After blasting Mallory to death, Lee then drove his car to the Ocean Shores Motel in Holly Hill where she met up with Tyria. Using Mallory’s Cadillac, together they moved their possessions to a low-budget or ‘efficiency’ apartment on Burleigh Avenue. They went back to their old apartment in the car, collected up their two pets – a dog and a cat – and returned to the new apartment. Tyria rode off on her moped, while Lee threw a 12-speed cycle into the back of the car and dumped the vehicle within a short distance of Burleigh Avenue where it was later found by police. She cycled back to the new apartment where she gave Mallory’s grey jacket and scarf to Tyria, explaining in the same breath that she had ‘shot and killed a guy that day’.

At 2.25pm on Wednesday, 6 December, Lee, using the alias of Cammie Marsh Green of 1 High Ridge Road, strolled into OK Pawn and Jewelry Inc, 305 Dr Mary McLeod Bethune Boulevard, Daytona Beach. She was about to pawn a Minolta Freedom camera and a Radio Shack Micronta Road Patrol Radar Detector, formerly the property of Richard Mallory. The ticket number 3325 recorded the transaction, and the manager, Linda Miller, handed over $35. Lee’s obligatory thumbprint on the document would later prove part of her undoing.

The murder weapon was found after Lee’s arrest.
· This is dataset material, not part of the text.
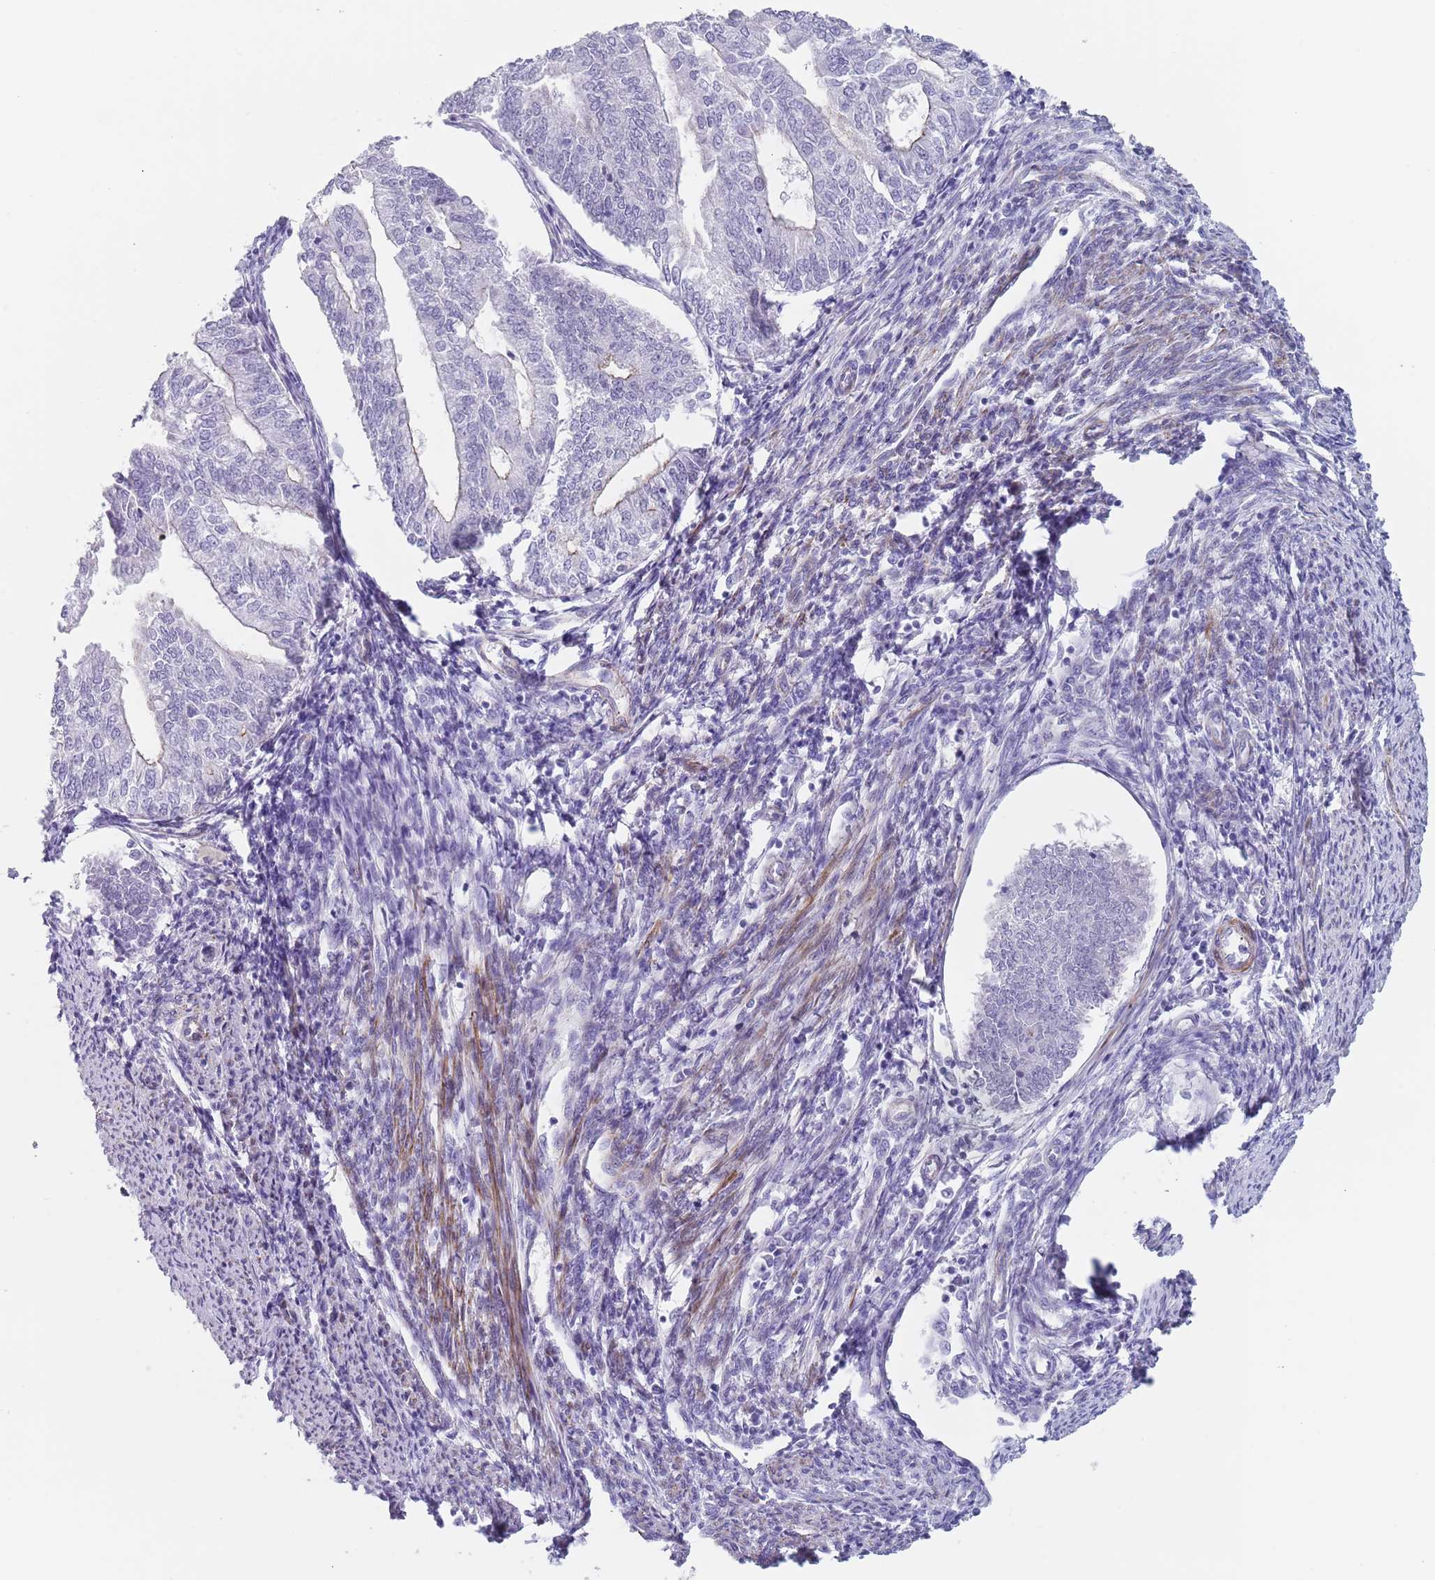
{"staining": {"intensity": "strong", "quantity": "25%-75%", "location": "cytoplasmic/membranous"}, "tissue": "smooth muscle", "cell_type": "Smooth muscle cells", "image_type": "normal", "snomed": [{"axis": "morphology", "description": "Normal tissue, NOS"}, {"axis": "topography", "description": "Smooth muscle"}, {"axis": "topography", "description": "Uterus"}], "caption": "The micrograph demonstrates a brown stain indicating the presence of a protein in the cytoplasmic/membranous of smooth muscle cells in smooth muscle. The staining was performed using DAB to visualize the protein expression in brown, while the nuclei were stained in blue with hematoxylin (Magnification: 20x).", "gene": "OR5A2", "patient": {"sex": "female", "age": 59}}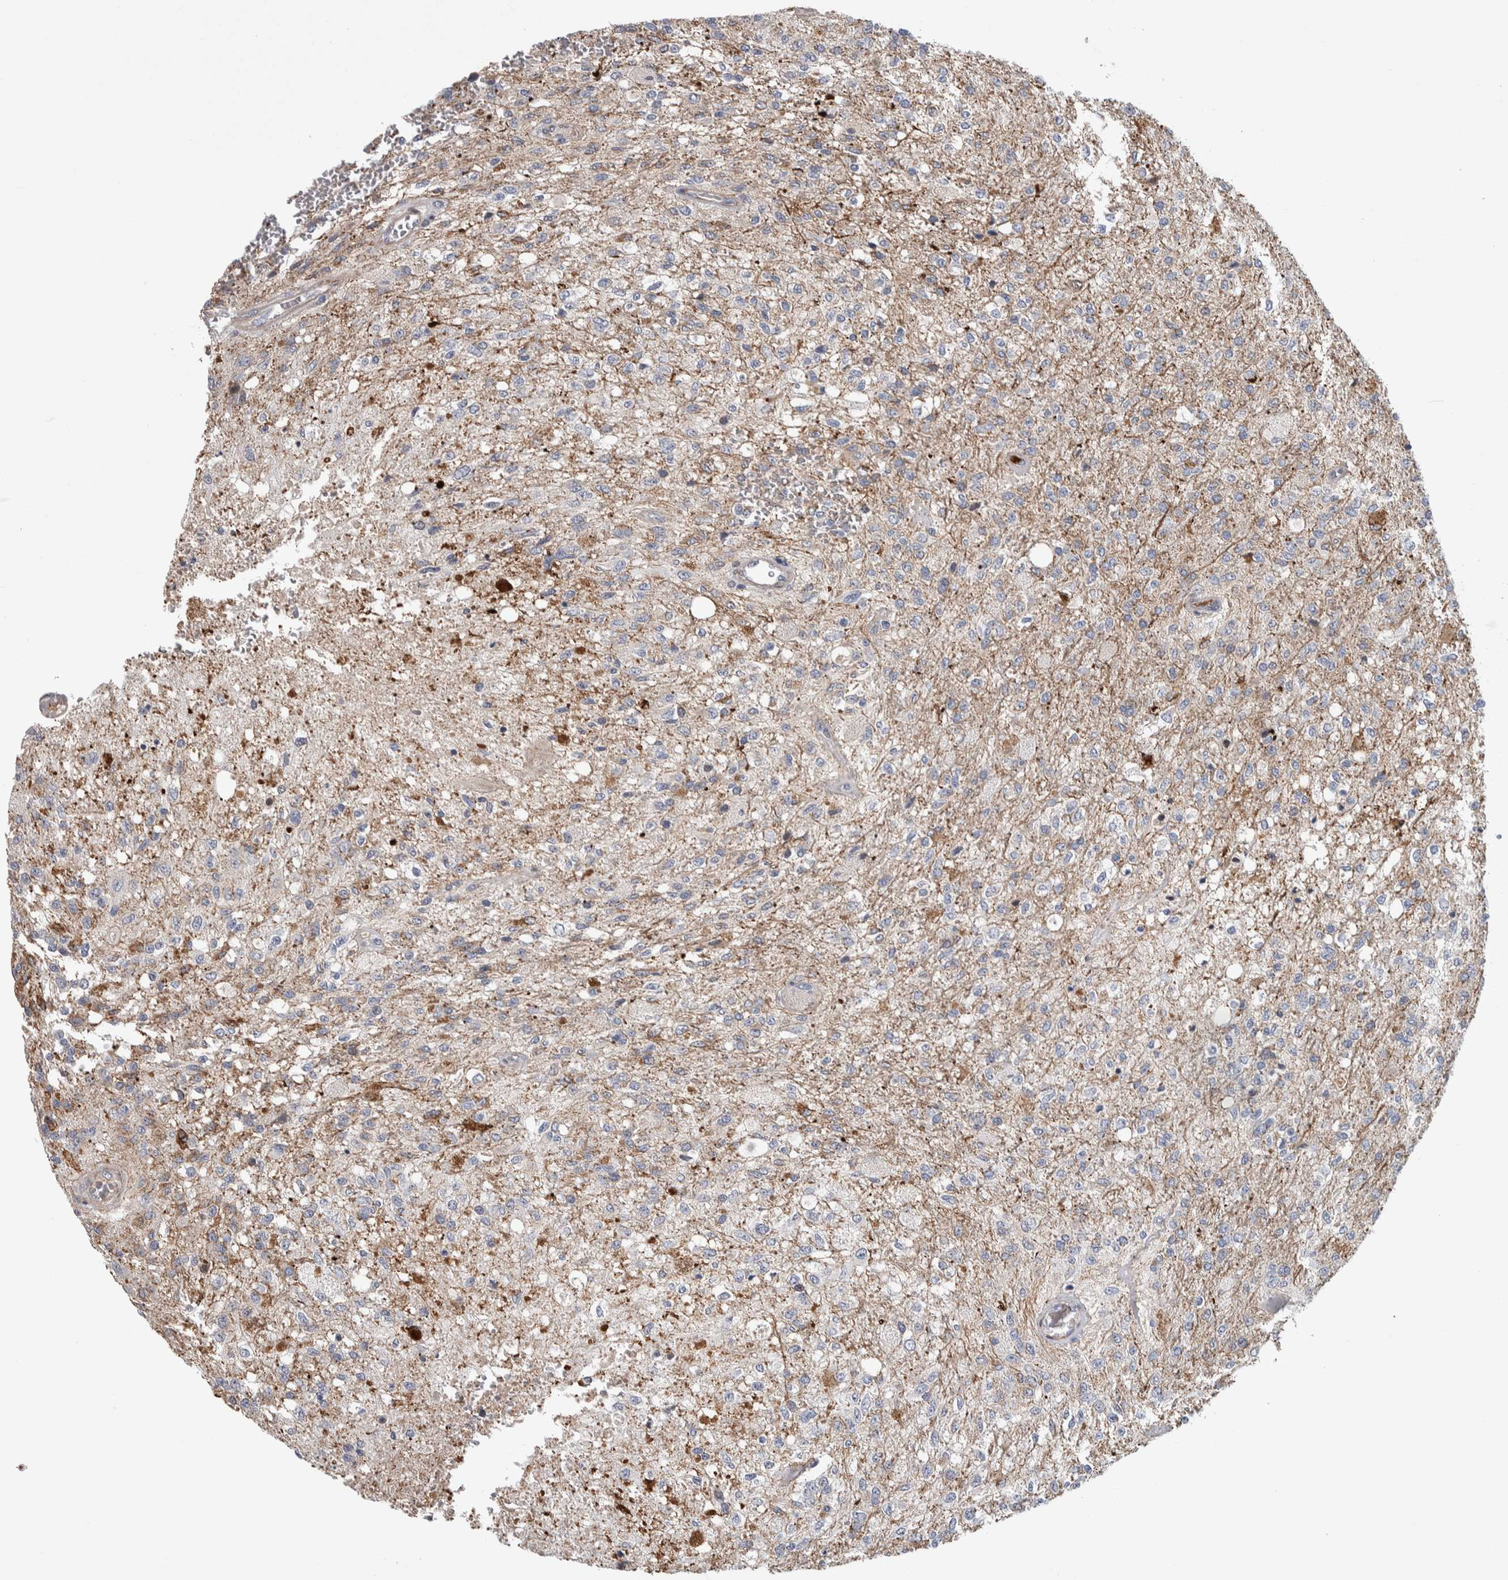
{"staining": {"intensity": "weak", "quantity": "<25%", "location": "cytoplasmic/membranous"}, "tissue": "glioma", "cell_type": "Tumor cells", "image_type": "cancer", "snomed": [{"axis": "morphology", "description": "Normal tissue, NOS"}, {"axis": "morphology", "description": "Glioma, malignant, High grade"}, {"axis": "topography", "description": "Cerebral cortex"}], "caption": "DAB (3,3'-diaminobenzidine) immunohistochemical staining of malignant glioma (high-grade) demonstrates no significant staining in tumor cells. (DAB (3,3'-diaminobenzidine) IHC with hematoxylin counter stain).", "gene": "PSMG3", "patient": {"sex": "male", "age": 77}}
For four days police searched Rose Bay, and the rusty gun was located in the south-east corner between the sea wall and the first set of pilings supporting the bridge. Donald Champagne, ballistics expert and retired from the Florida Department of Law Enforcement, identified it as a .22-calibre, nine-shot pistol with six grooves and a right-hand twist. ‘A popular weapon.’